Why is the infer keyword needed in Typescript?

Question

Why did the Typescript folks create the infer keyword? According to the documents, this is an example of how you would use it:

type ReturnType<T> = T extends (...args: any[]) => infer R ? R : any;

I don't understand why this is needed. Why can't it just be:

type ReturnType<T> = T extends (...args: any[]) => R ? R : any;

Why doesn't this work? Why is the infer keyword necessary ?

Answer 1

With infer, the compiler ensures that you have declared all type variables explicitly:

type MyType<T> = T extends infer R ? R : never;
type T1 = MyType<{b: string}> // T1 is { b: string; }

• Here we declare a new type variable R in MyType, which gets inferred from T.
• Note that infer is only used within the extends clause of a conditional type.

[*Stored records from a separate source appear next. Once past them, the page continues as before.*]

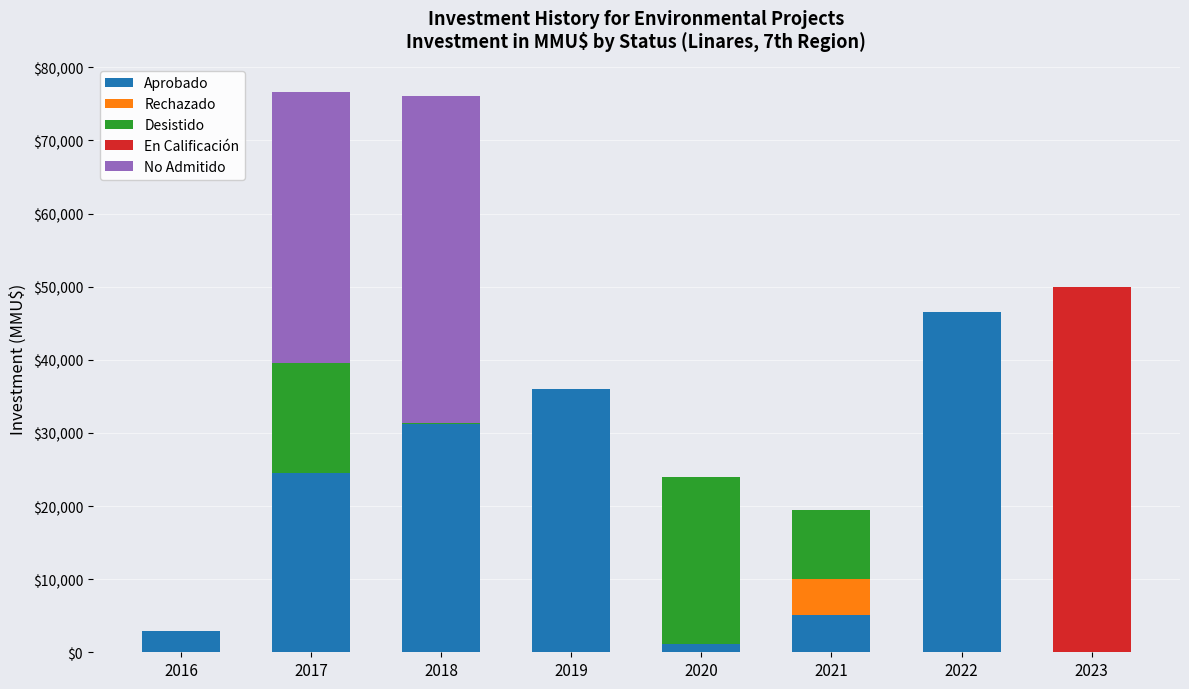

What is the sum of the Aprobado values at 2023 and 2019?

36000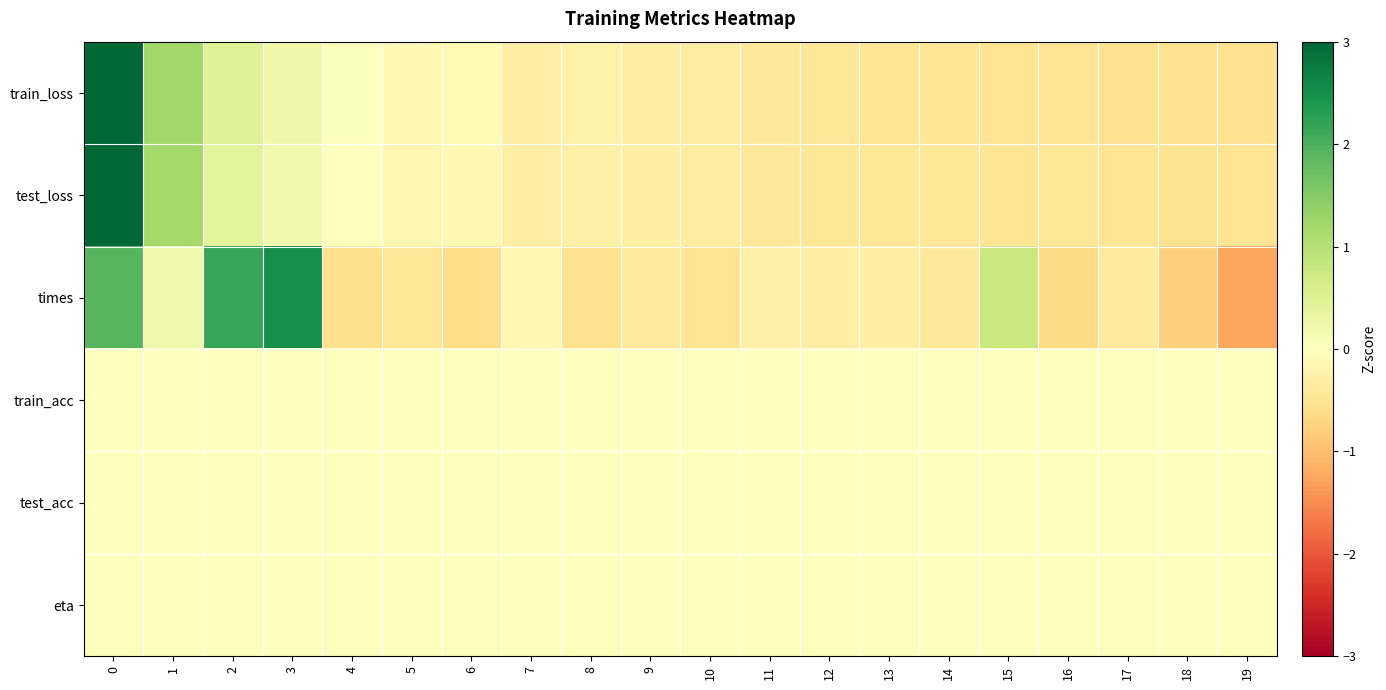

Which has a higher value, 7 or 8?

8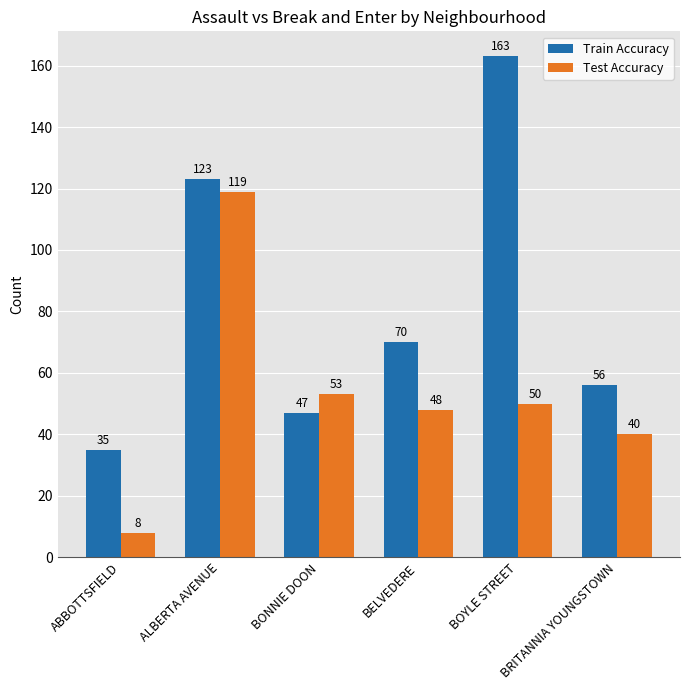

Reading left to right, transcribe all the data shown in this chart.

Train Accuracy: ABBOTTSFIELD=35	ALBERTA AVENUE=123	BONNIE DOON=47	BELVEDERE=70	BOYLE STREET=163	BRITANNIA YOUNGSTOWN=56
Test Accuracy: ABBOTTSFIELD=8	ALBERTA AVENUE=119	BONNIE DOON=53	BELVEDERE=48	BOYLE STREET=50	BRITANNIA YOUNGSTOWN=40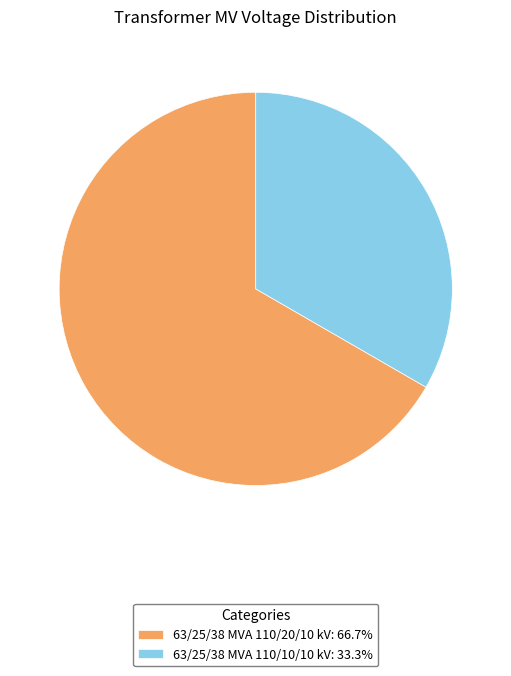

Between 63/25/38 MVA 110/10/10 kV and 63/25/38 MVA 110/20/10 kV, which is larger?

63/25/38 MVA 110/20/10 kV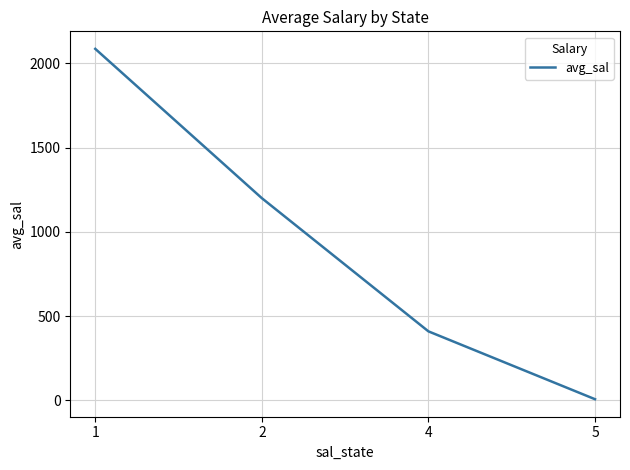

Reading left to right, extract all data points from this chart.

2085.6	1200.0	410.0	7.6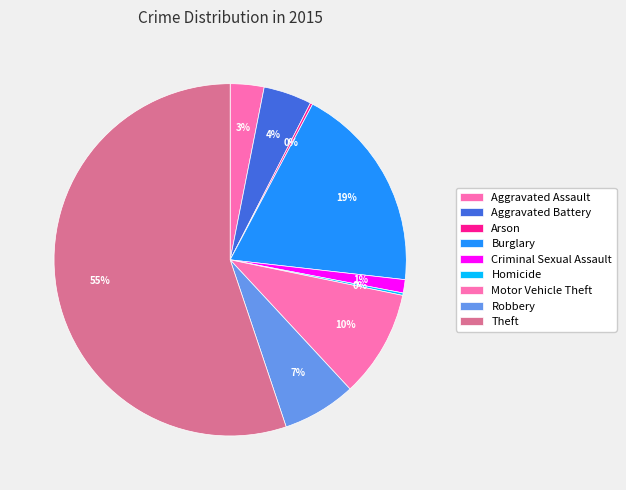

Count the number of slices in the pie.

9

Without infer, the compiler does not introduce an additional type variable R2 that is to be inferred (see first case). If R2 has not been declared, it will result in a compile error:

type MyType2<T> = T extends R2 ? R2 : never; // error, R2 undeclared

More precisely, the compiler checks if T is assignable to R when infer is omitted:

type R = { a: number }
type MyType3<T> = T extends R ? R : never; // compare T with type R
type T3 = MyType3<{b: string}> // T3 is never

Note, that infer R shadows type references of an equally-named type declaration R:

type R = { a: number }
type MyType4<T> = T extends infer R ? R : never;
type T4 = MyType4<{b: string}> // { b: string; }

Playground

Answer 2

Consider the following code:

interface Example {
    foo: string
}

type GenericExample<T> = T extends Examlep ? 'foo' : 'bar';

This code should result in a compilation error, because Examlep is spelled incorrectly; there is no type named Examlep, and obviously the programmer meant to write Example here.

Now imagine the infer keyword is not needed in an extends clause of a conditional type. Then the above code would not give a compilation error; it would see that there is no type named Examlep, infer what type it is, and then (since Examlep has no constraints) observe that T does indeed extend Examlep for the inferred type.

In that case, GenericExample<T> would always be 'foo' regardless of what T is, and there would be no compilation error to inform the programmer about the mistake. This would be the wrong thing for the compiler to do, almost all of the time.

Answer 3

The infer keyword allows you to deduce a type from another type within a conditional type. Here’s an example:

type UnpackArrayType<T> = T extends (infer R)[] ? R: T;
type t1 = UnpackArrayType<number[]>; // t1 is number

UnpackArrayType is a conditional type. It is read as “If T is a sub-type of (infer R)[] , return R. Otherwise, return T”.

For type alias t1, the condition in UnpackArrayType is true because number[] matches with (infer R)[]. As the result of the infer process, the type variable R is inferred to be number type, and returned from the true branch. Infer is there to tell compiler that a new type variable R is declared within the scope of UnpackArrayType.

type t2 = UnpackArrayType<string>; //t2 is string

For t2 , the condition in UnpackArrayType is false as the string type does not match with(infer R)[] , so it is returned as string. For more information, look at this article. https://javascript.plainenglish.io/typescript-infer-keyword-explained-76f4a7208cb0?sk=082cf733b7fc66228c1373ba63d83187

Answer 4

I'm thinking of it like this:

1. infer X replaces any.

To use the above example,

type UnpackArrayType<T> = T extends any[] ? T[number]: T;

->

type UnpackArrayType<T> = T extends (infer R)[] ? R: T;

2. X is declared as a new type and captured at the same time.
3. X can now be used in the true/false part of the conditional.